Si tratta, con ciò, di un parametro di natura statica , per il quale l’annualità di riferimento non può che essere riferita – sia per ragioni di ordine pratico (trattandosi dell’unico dato disponibile alle verifiche), che per motivi di coerenza logica (dovendo trattarsi di riferimento certo ed obiettivo, acquisito “fotografando” la situazione esistente) – all’anno fiscale (immediatamente) antecedente alla data di formalizzazione della domanda, senza possibilità di accordare rilievo alle modifiche della situazione reddituale dinamicamente intervenute (o sopravvenute), in eccesso o in difetto, nel tratto temporale che separa la conclusione dell’anno fiscale dal momento, del tutto variabile e contingente, di concreta presentazione della domanda (in tali sensi si è, del resto, diffusamente pronunziata la giurisprudenza in materia: cfr. per tutte Cons. Stato, sez. V., 20 dicembre 2018, n. 7185 e Id. 26 marzo 2012, n. 1723).
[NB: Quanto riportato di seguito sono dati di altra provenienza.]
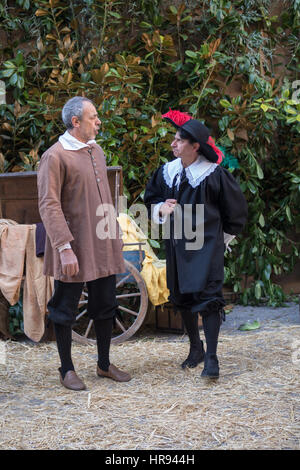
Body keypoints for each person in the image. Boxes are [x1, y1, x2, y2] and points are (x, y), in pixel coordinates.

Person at [144, 110, 248, 378]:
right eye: (174, 139)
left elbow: (235, 213)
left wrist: (219, 243)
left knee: (210, 298)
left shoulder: (214, 175)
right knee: (183, 295)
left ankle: (212, 358)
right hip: (178, 246)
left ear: (195, 146)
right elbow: (150, 199)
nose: (173, 144)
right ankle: (195, 349)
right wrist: (161, 208)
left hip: (207, 247)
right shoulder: (168, 173)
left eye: (179, 140)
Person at [37, 96, 131, 390]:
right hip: (73, 248)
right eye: (93, 117)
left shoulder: (96, 151)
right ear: (75, 122)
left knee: (105, 305)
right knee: (64, 308)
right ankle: (66, 370)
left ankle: (103, 365)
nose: (98, 121)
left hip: (102, 244)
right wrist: (64, 247)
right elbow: (48, 204)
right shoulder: (55, 156)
Nella specie, perciò, non poteva essere accordata (diversamente da quanto ritenuto dal primo giudice) alcuna rilevanza alla modifica della situazione reddituale della M intervenuta solo in data 9 maggio 2007 (momento in cui era venuta meno la titolarità in capo alla stessa del diritto di usufrutto posseduto dal 2 ottobre 2001), ancorché si trattasse di momento anteriore alla formalizzazione della domanda di regolarizzazione (avvenuta in data 21 ottobre 2007): l’unico dato reddituale disponibile (e rilevante) essendo, come importa ribadire, quello emergente dalle dichiarazioni fiscali presentate per l’anno di imposta 2006, dai quali era dato evincere, come correttamente accertato dall’Amministrazione, il superamento del limite di € 18.000, quantificati con il criterio rettificante di cui all’art. 50 comma 2 bis della L.R. n. 27/2006.

3.- Le considerazioni che precedono – tra l’altro correlate ad accertamenti di natura vincolata, in assenza di ogni margine di discrezionalità – sono decisive ed assorbenti nel senso della legittimità dell’operato dell’Amministrazione, in ordine all’annullamento del provvedimento di regolarizzazione per carenza dei requisiti, dovendo per il resto essere confermata, sia pure in diversa prospettiva, l’improcedibilità del ricorso principale di primo grado, in ragione della sopravvenienza ostativa al preteso seguito di ottemperanza del pregresso giudicato inter partes .

La sentenza appellata, per tal via, deve essere riformata, con reiezione del ricorso per motivi aggiunti formalizzato in prime cure.

Le peculiarità della vicenda, e la natura della materia del contendere, suggeriscono l’integrale compensazione, tra le parti, delle spese e delle competenze del doppio grado di giudizio.